I'm not a fan of the Sidekick for a 500mm lens. 

Is your Gitzo one of the Systematic series? If so, I'd suggest a RRS leveling base with clamp (TA-3-LC). With a gimbal head, a leveling base is a big help. The clamp is an Arca-Swiss type, and you would get a TH-DVTL-40 dovetail plate for the base of the Wimberley II and another for the Markins head (or maybe the larger -55 dovetail, not sure).

I use that setup to easily swap my RRS gimbal and BH-55 ballhead.


----------



## East Wind Photography (Mar 29, 2013)

I use the WH-200 and it is smooth and supports the lens very well. I have full trust in it's ability to support my system. If you have to decide to change heads for macro work, maybe consider another tripod for that. I use a smaller carbon fiber model with a ball head for macro portrait work. The Wimberly just stays mounted on my Induro CF.



BrettS said:


> Hey folks
> 
> I just picked up a Canon 500mm. I already have Gitzo a Gitzo 3530 tripod with a Markins M10 ballhead that I use mainly with my 180mm Macro.
> 
> ...


----------



## TrumpetPower! (Mar 29, 2013)

It's actually nothing to unscrew a ball head and screw on the Wimberley head. I do it all the time, including in the field.

b&


----------



## BrettS (Mar 30, 2013)

Tremendous input gang, thank you - I value it highly.


----------



## RGF (Apr 1, 2013)

I want my gear rest on the foot, not the foot hanging from side of a clamp. I have tried the side kick and always felt very nervous the I would drop my camera/lens while tightening the clamp.

It is pretty easy to switch between ball head and the Wimberley. Takes a minute or so.


----------



## J.R. (Apr 1, 2013)

Never used the Sidekick but got the full Wimberley II a month back. It is awesome! 

BTW, I use my good old backup aluminum tripod for Macro work though changing heads is not really that difficult or time consuming.


----------



## Eldar (Apr 1, 2013)

I have a Gitzo systematic tripod, where I use both the Wimberley II and a ballhead. To make the switch between the two as simple, fast and safe as possible, I bought an extra flat top plate. I believe you can get that for the 3530 also. That way it is almost like switching lenses on the same head.
Eldar


----------



## neuroanatomist (Apr 1, 2013)

RGF said:


> I want my gear rest on the foot, not the foot hanging from side of a clamp. I have tried the side kick and always felt very nervous the I would drop my camera/lens while tightening the clamp.

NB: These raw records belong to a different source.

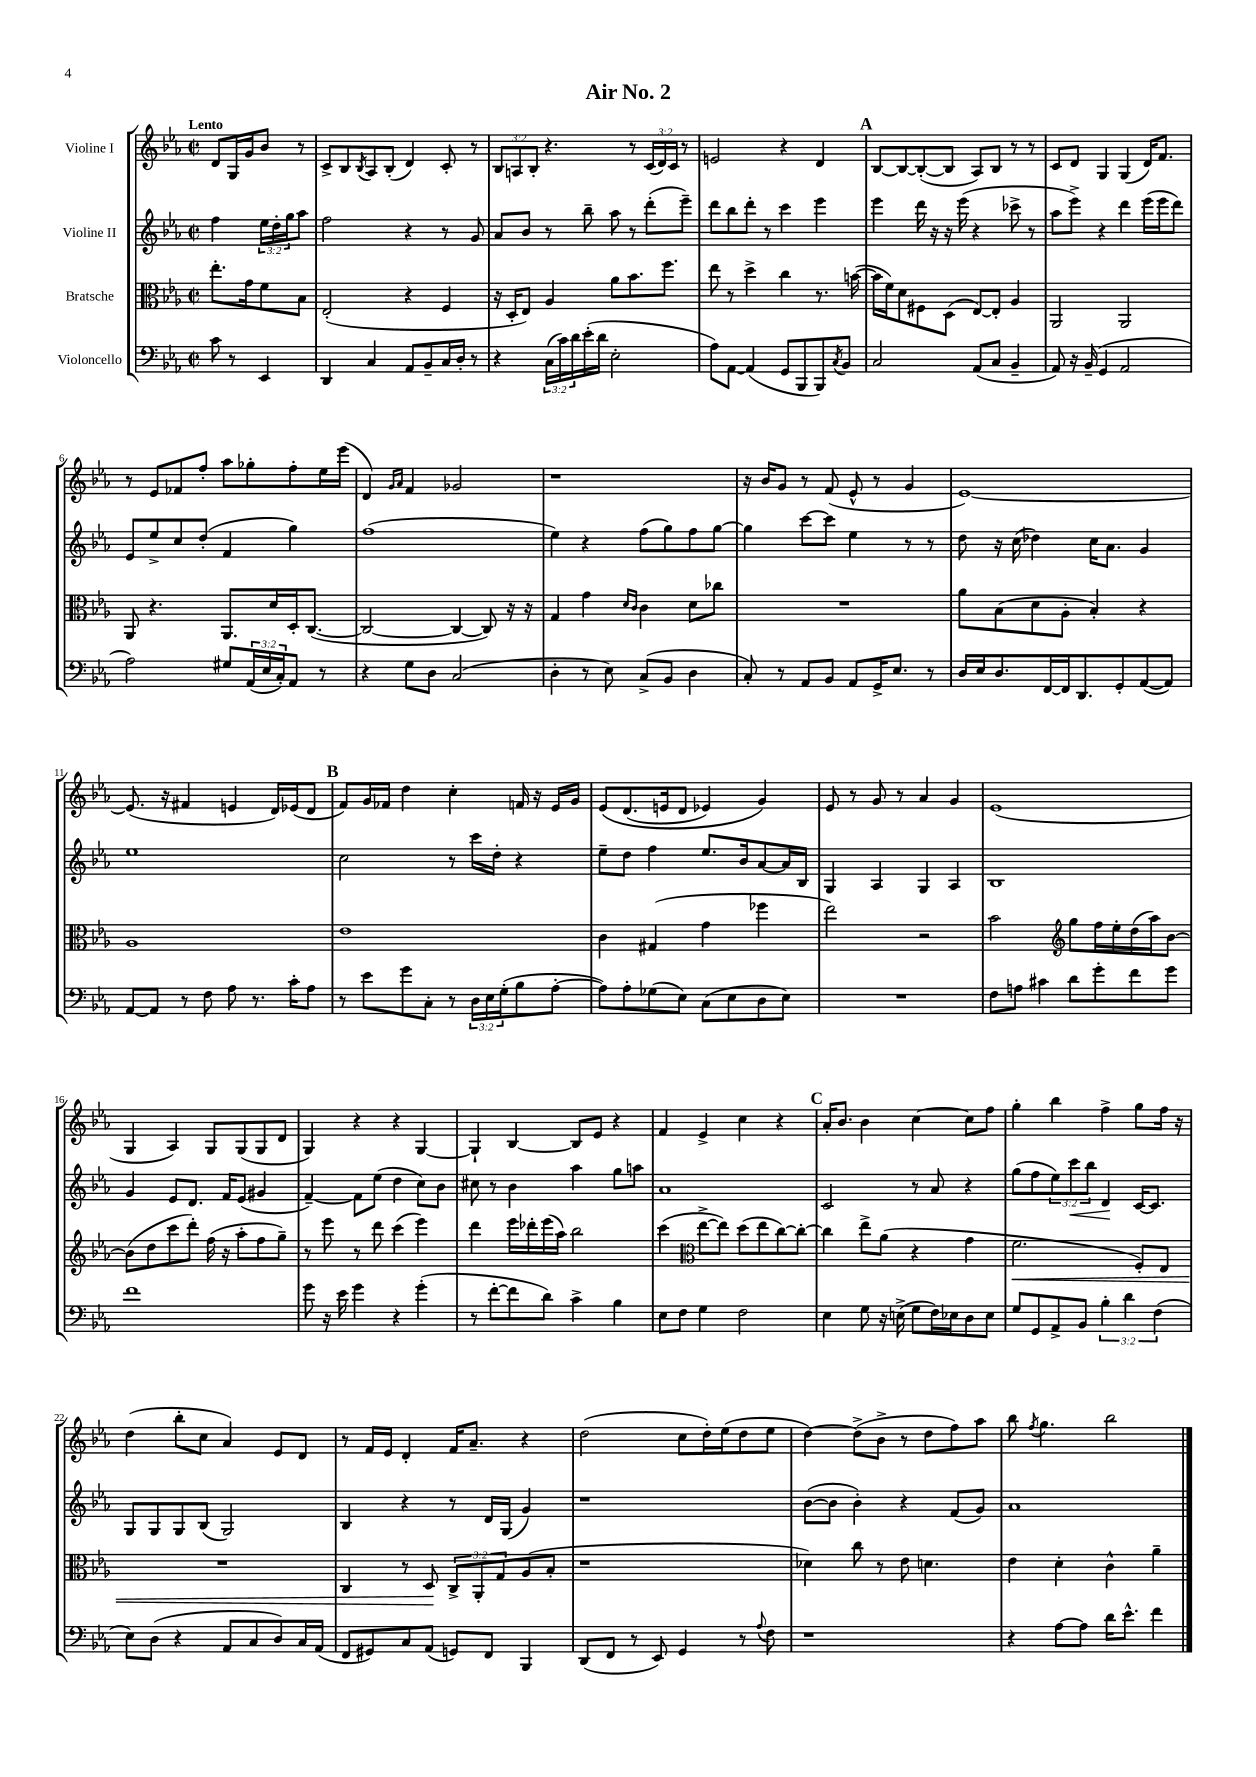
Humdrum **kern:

**kern	**kern	**dynam	**kern	**dynam	**kern
*part4	*part3	*part3	*part2	*part2	*part1
*staff4	*staff3	*staff3	*staff2	*staff2	*staff1
*I"Violoncello	*I"Bratsche	*	*I"Violine II	*	*I"Violine I
*clefF4	*clefC3	*	*clefG2	*	*clefG2
*k[b-e-a-]	*k[b-e-a-]	*	*k[b-e-a-]	*	*k[b-e-a-]
*M2/2	*M2/2	*	*M2/2	*	*M2/2
*met(c|)	*met(c|)	*	*met(c|)	*	*met(c|)
=	=	=	=	=	=
!	!	!	!	!	!LO:TX:a:B:t=Lento
8c\	8.ee-'\L	.	4ff\	.	8d/L
8r	.	.	.	.	16G/L
.	16g\k	.	.	.	16g/J
4EE-/	8f\	.	24ee-\LL	.	8b-/J
.	.	.	24dd'\	.	.
.	.	.	24gg\J	.	.
.	8B-\J	.	8aa-\J	.	8r
=1	=1	=1	=1	=1	=1
4DD/	(2E-'/	.	2ff\	.	8c^/L
.	.	.	.	.	8B-/
.	.	.	.	.	8qB-/
4C/	.	.	.	.	8A-/
.	.	.	.	.	(8B-'/J
8AA-/L	4r	.	4r	.	4d/)
8BB-~/	.	.	.	.	.
16C/L	4F/	.	8r	.	8c'/
16D'/JJ	.	.	.	.	.
8r	.	.	8g/	.	8r
=2	=2	=2	=2	=2	=2
4r	16r	.	8a-/L	.	12B-/L
.	16D'/KL	.	.	.	.
.	.	.	.	.	12An/
.	8E-/J)	.	8b-/J	.	.
.	.	.	.	.	12B-'/J
(24C\LL	4A-/	.	8r	.	4.r
24c\)	.	.	.	.	.
24d\	.	.	.	.	.
(16e-'\	.	.	8bb-~\	.	.
16d\JJ	.	.	.	.	.
2E-'\	8a-\L	.	8aa-\	.	.
.	8.b-\	.	8r	.	8r
.	.	.	(8ddd'\L	.	(24c/LL
.	.	.	.	.	24d/)
.	8.ff\J	.	.	.	.
.	.	.	.	.	24c/JJ
.	.	.	8eee-~\J)	.	8r
=3	=3	=3	=3	=3	=3
8A-\L)	8ee-\	.	8ddd\L	.	2en/
[8AA-\J	8r	.	8bb-\	.	.
(4AA-/]	4dd^\	.	8ddd'\J	.	.
.	.	.	8r	.	.
8GG/L	4cc\	.	4ccc\	.	4r
8BBB-/	.	.	.	.	.
8BBB-/)	8.r	.	4eee-\	.	4d/
8qC/	.	.	.	.	.
8BB-/J	.	.	.	.	.
.	([16bn\	.	.	.	.
!!LO:REH:place=s1:t=A
=4	=4	=4	=4	=4	=4
2C/	16b\LL]	.	4eee-\	.	[8B-/L
.	16f\J)	.	.	.	.
.	8d\	.	.	.	8B-/_
.	8F#X\	.	16ddd\	.	(8B-'/_
.	.	.	16r	.	.
.	(8D\J	.	16r	.	8B-/J]
.	.	.	(16eee-\	.	.
(8AA-/L	[8E-/L)	.	4r	.	8A-/L)
8C/J	8E-'/J]	.	.	.	8B-/J
4BB-~/	4A-/	.	8ccc-X^\	.	8r
.	.	.	8r	.	8r
=5	=5	=5	=5	=5	=5
8AA-/)	2AA-/	.	8aa-\L	.	8c/L
16r	.	.	8eee-^\J)	.	8d/J
(16BB-~/	.	.	.	.	.
4GG/	.	.	4r	.	4G/
2AA-/	2AA-/	.	4ddd\	.	(4G/
.	.	.	(16eee-\LL	.	16d/KL)
.	.	.	16eee-\J	.	8.f/J
.	.	.	8ddd\J)	.	.
!!LO:LB:g=z
=6	=6	=6	=6	=6	=6
2A-\)	8AA-/	.	8e-/L	.	8r
.	4.r	.	8ee-^/	.	8e-/L
.	.	.	8cc/	.	8f-X/
.	.	.	(8dd'/J	.	8ff'/J
8G#X/L	8.AA-/L	.	4f/	.	8aa-\L
(24AA-/L	.	.	.	.	8gg-X'\
24E-/	.	.	.	.	.
.	16d/L	.	.	.	.
24C'/J)	.	.	.	.	.
8AA-/J	16D'/J	.	4gg\)	.	8ff'\
.	([8.C/J	.	.	.	.
8r	.	.	.	.	16ee-\L
.	.	.	.	.	(16eee-\JJ
=7	=7	=7	=7	=7	=7
4r	2C/_	.	(1ff	.	4d/)
.	.	.	.	.	16qqg/LL
.	.	.	.	.	16qqa-/JJ
8G\L	.	.	.	.	4f/
8D\J	.	.	.	.	.
(2C/	4C/_	.	.	.	2g-X/
.	8C/])	.	.	.	.
.	16r	.	.	.	.
.	16r	.	.	.	.
=8	=8	=8	=8	=8	=8
4D'\	4G/	.	4ee-\)	.	1r
8r	4g\	.	4r	.	.
8E-\)	.	.	.	.	.
.	16qqd/LL	.	.	.	.
.	16qqc/JJ	.	.	.	.
(8C^/L	4c\	.	(8ff\L	.	.
8BB-/J	.	.	8gg\)	.	.
4D\	8d\L	.	8ff\	.	.
.	8cc-X\J	.	[8gg\J	.	.
=9	=9	=9	=9	=9	=9
8C'/)	1r	.	4gg\]	.	16r
.	.	.	.	.	16b-/KL
8r	.	.	.	.	8g/J
8AA-/L	.	.	[8ccc\L	.	8r
8BB-/J	.	.	8ccc\J]	.	(8f/
8AA-/L	.	.	4ee-\	.	8e-^^/
16GG^/K	.	.	.	.	8r
8.E-/J	.	.	.	.	.
.	.	.	8r	.	4g/
8r	.	.	8r	.	.
=10	=10	=10	=10	=10	=10
16D/LL	8a-\L	.	8dd\	.	[1e-)
16E-/J	.	.	.	.	.
8.D/	(8B-\	.	16r	.	.
.	.	.	(16cc\	.	.
.	8d\	.	4dd-X\)	.	.
[16FF/L	.	.	.	.	.
16FF/J]	8A-'\J	.	.	.	.
8.DD/	.	.	.	.	.
.	4B-'/)	.	16cc\KL	.	.
.	.	.	8.a-\J	.	.
8GG'/	.	.	.	.	.
([8AA-/	4r	.	4g/	.	.
8AA-/J])	.	.	.	.	.
!!LO:LB:g=z
=11	=11	=11	=11	=11	=11
[8AA-/L	1A-	.	1ee-	.	(8.e-/]
8AA-/J]	.	.	.	.	.
.	.	.	.	.	16r
8r	.	.	.	.	4f#X/
8F\	.	.	.	.	.
8A-\	.	.	.	.	4en/
8.r	.	.	.	.	.
.	.	.	.	.	16d/LL)
16c'\KL	.	.	.	.	(16e-X/J
8A-\J	.	.	.	.	8d/J
!!LO:REH:place=s1:t=B
=12	=12	=12	=12	=12	=12
8r	1e-	.	2cc\	.	8f/L)
8e-\L	.	.	.	.	16g/L
.	.	.	.	.	16f-X/JJ
8g\	.	.	.	.	4dd\
8C'\J	.	.	.	.	.
8r	.	.	8r	.	4cc'\
24D\LL	.	.	16ccc\LL	.	.
24E-\	.	.	.	.	.
.	.	.	16dd'\JJ	.	.
(24G'\J	.	.	.	.	.
8B-\	.	.	4r	.	16fn/
.	.	.	.	.	16r
[8A-'\J	.	.	.	.	16e-/LL
.	.	.	.	.	16g/JJ
=13	=13	=13	=13	=13	=13
8A-\L])	4c\	.	8ee-~\L	.	(8e-/L
8A-'\	.	.	8dd\J	.	(8.d/
(8G-X\	(4G#X/	.	4ff\	.	.
.	.	.	.	.	16en/k
8E-\J)	.	.	.	.	8d/J
(8C\L	4g\	.	8.ee-/L	.	4e-X/)
8E-\	.	.	.	.	.
.	.	.	16b-/k	.	.
8D\	4ff-X\	.	[8a-/	.	4g/)
8E-\J)	.	.	16a-/L]	.	.
.	.	.	16B-/JJ	.	.
=14	=14	=14	=14	=14	=14
1r	2ee-\)	.	4G/	.	8e-/
.	.	.	.	.	8r
.	.	.	4A-/	.	8g/
.	.	.	.	.	8r
.	2r	.	4G/	.	4a-/
.	.	.	4A-/	.	4g/
=15	=15	=15	=15	=15	=15
8F\L	2b-\	.	1B-	.	(1e-
8An\J	.	.	.	.	.
4c#X\	.	.	.	.	.
*	*clefG2	*	*	*	*
8d\L	8gg\L	.	.	.	.
8g'\	16ff\L	.	.	.	.
.	16ee-'\	.	.	.	.
8f\	(16dd\	.	.	.	.
.	16aa-\J)	.	.	.	.
8g\J	[8b-\J	.	.	.	.
!!LO:LB:g=z
=16	=16	=16	=16	=16	=16
1f	(8b-\L]	.	4g/	.	4G/
.	8dd\	.	.	.	.
.	8ccc\	.	8e-/L	.	4A-/)
.	8ddd'\J)	.	8.d/J	.	.
.	(16ff\	.	.	.	8G/L
.	16r	.	16f/KL	.	.
.	8aa-'\L	.	(8e-/J	.	(8G/
.	8ff\	.	4g#X/	.	8G/
.	8gg~\J)	.	.	.	8d/J
=17	=17	=17	=17	=17	=17
8g\	8r	.	[4f~/)	.	4G/)
16r	8eee-\	.	.	.	.
16e-\	.	.	.	.	.
4g\	8r	.	8f\L]	.	4r
.	8ddd\	.	(8ee-\J	.	.
4r	(4ccc\	.	4dd\	.	4r
(4g'\	4eee-\)	.	8cc\L)	.	[4G/
.	.	.	8b-\J	.	.
=18	=18	=18	=18	=18	=18
8r	4ddd\	.	8cc#X\	.	4G`/]
[8f'\L	.	.	8r	.	.
8f\]	16eee-\LL	.	4b-\	.	[4B-/
.	16ddd-X'\	.	.	.	.
8d\J)	(16eee-\	.	.	.	.
.	16aa-\JJ)	.	.	.	.
4c^\	2bb-\	.	4aa-\	.	8B-/L]
.	.	.	.	.	8e-/J
4B-\	.	.	8gg\L	.	4r
.	.	.	8aan\J	.	.
=19	=19	=19	=19	=19	=19
8E-\L	(4ccc\	.	1a-	.	4f/
8F\J	.	.	.	.	.
*	*clefC3	*	*	*	*
4G\	[8ee-^\L	.	.	.	4e-^/
.	8ee-\J])	.	.	.	.
2F\	(8dd\L	.	.	.	4cc\
.	8ee-\	.	.	.	.
.	[8cc\)	.	.	.	4r
.	8cc'\J_	.	.	.	.
!!LO:REH:place=s1:t=C
=20	=20	=20	=20	=20	=20
4E-\	4cc\]	.	2c/	.	16a-'/KL
.	.	.	.	.	8.b-/J
8G\	8ee-^\L	.	.	.	4b-\
16r	(8a-\J	.	.	.	.
(16En^\	.	.	.	.	.
8G\L	4r	.	8r	.	[4cc\
16F\L)	.	.	8a-/	.	.
16E-X\J	.	.	.	.	.
8D\	4g\	.	4r	.	8cc\L]
8E-\J	.	.	.	.	8ff\J
=21	=21	=21	=21	=21	=21
!	!	!LO:HP:b	!	!	!
8G/L	2.f\	<	(8gg\L	.	4gg'\
8GG/	.	.	8ff\	.	.
8AA-^/	.	.	12ee-\)	.	4bb-\
!	!	!	!	!LO:HP:b	!
.	.	.	12ccc\	<	.
8BB-/J	.	.	.	.	.
.	.	.	12bb-\J	.	.
6B-'\	.	.	4d/	.	4ff^\
6d\	.	.	.	.	.
.	8F'/L)	.	[16c/KL	[	8gg\L
.	.	.	8.c/J]	.	.
(6F\	.	.	.	.	.
.	8E-/J	.	.	.	16ff\Jk
.	.	.	.	.	16r
!!LO:LB:g=z
=22	=22	=22	=22	=22	=22
8E-\L)	1r	.	8G/L	.	(4dd\
(8D\J	.	.	8G/	.	.
4r	.	.	8G/	.	8bb-'\L
.	.	.	(8B-/J	.	8cc\J
8AA-/L	.	.	2G/)	.	4a-/)
8C/	.	.	.	.	.
8D/)	.	.	.	.	8e-/L
16C/L	.	.	.	.	8d/J
(16AA-/JJ	.	.	.	.	.
=23	=23	=23	=23	=23	=23
8FF/L	4C/	.	4B-/	.	8r
8GG#X/)	.	.	.	.	16f/LL
.	.	.	.	.	16e-/JJ
8C/	8r	.	4r	.	4d'/
(8AA-/J	8D/	.	.	.	.
8GGn/L)	12C^/L	[	8r	.	16f/KL
.	.	.	.	.	8.a-~/J
.	12AA-'/	.	.	.	.
8FF/J	.	.	16d/LL	.	.
.	12G/	.	.	.	.
.	.	.	(16G/JJ	.	.
4BBB-/	(8A-/	.	4g/)	.	4r
.	8B-'/J	.	.	.	.
=24	=24	=24	=24	=24	=24
(8DD/L	1r	.	1r	.	(2dd\
8FF/J	.	.	.	.	.
8r	.	.	.	.	.
8EE-/)	.	.	.	.	.
4GG/	.	.	.	.	8cc\L
.	.	.	.	.	16dd'\L)
.	.	.	.	.	(16ee-\J
8r	.	.	.	.	8dd\
8qqA-/	.	.	.	.	.
8F\	.	.	.	.	8ee-\J
=25	=25	=25	=25	=25	=25
1r	4d-X\)	.	([8b-\L	.	[4dd\)
.	.	.	8b-\J]	.	.
.	8cc\	.	4b-'\)	.	(8dd^\L]
.	8r	.	.	.	8b-^\J
.	8e-\	.	4r	.	8r
.	4.dn\	.	.	.	8dd\L
.	.	.	(8f/L	.	8ff\)
.	.	.	8g/J)	.	8aa-\J
=26	=26	=26	=26	=26	=26
4r	4e-\	.	1a-	.	8bb-\
.	.	.	.	.	8qff/
.	.	.	.	.	4.gg\
[8A-\L	4d'\	.	.	.	.
8A-\J]	.	.	.	.	.
16d\KL	4c^^\	.	.	.	2bb-\
8.e-^^\J	.	.	.	.	.
4f\	4a-~\	.	.	.	.
==	==	==	==	==	==
*-	*-	*-	*-	*-	*-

I had that concern initially, as well. RRS actually recommended their side mount gimbal over the full gimbal, and it works great. Wimberley has a side mount head, too (different than the Side Kick). The RRS has a lever release, so it's quick to lock in the 600 II. I like RRS's side gimbal since it breaks down easily for transport, and also offers lateral positioning flexibility (with the Wimberley Side Mount and Side Kick, big lenses require a low profile replacement foot to balance, and that foot can't be used as a carry handle). One thing I really like about the side mount (besides the lighter weight) is the open space underneath that I can reach through to access the MF and focus preset rings.


----------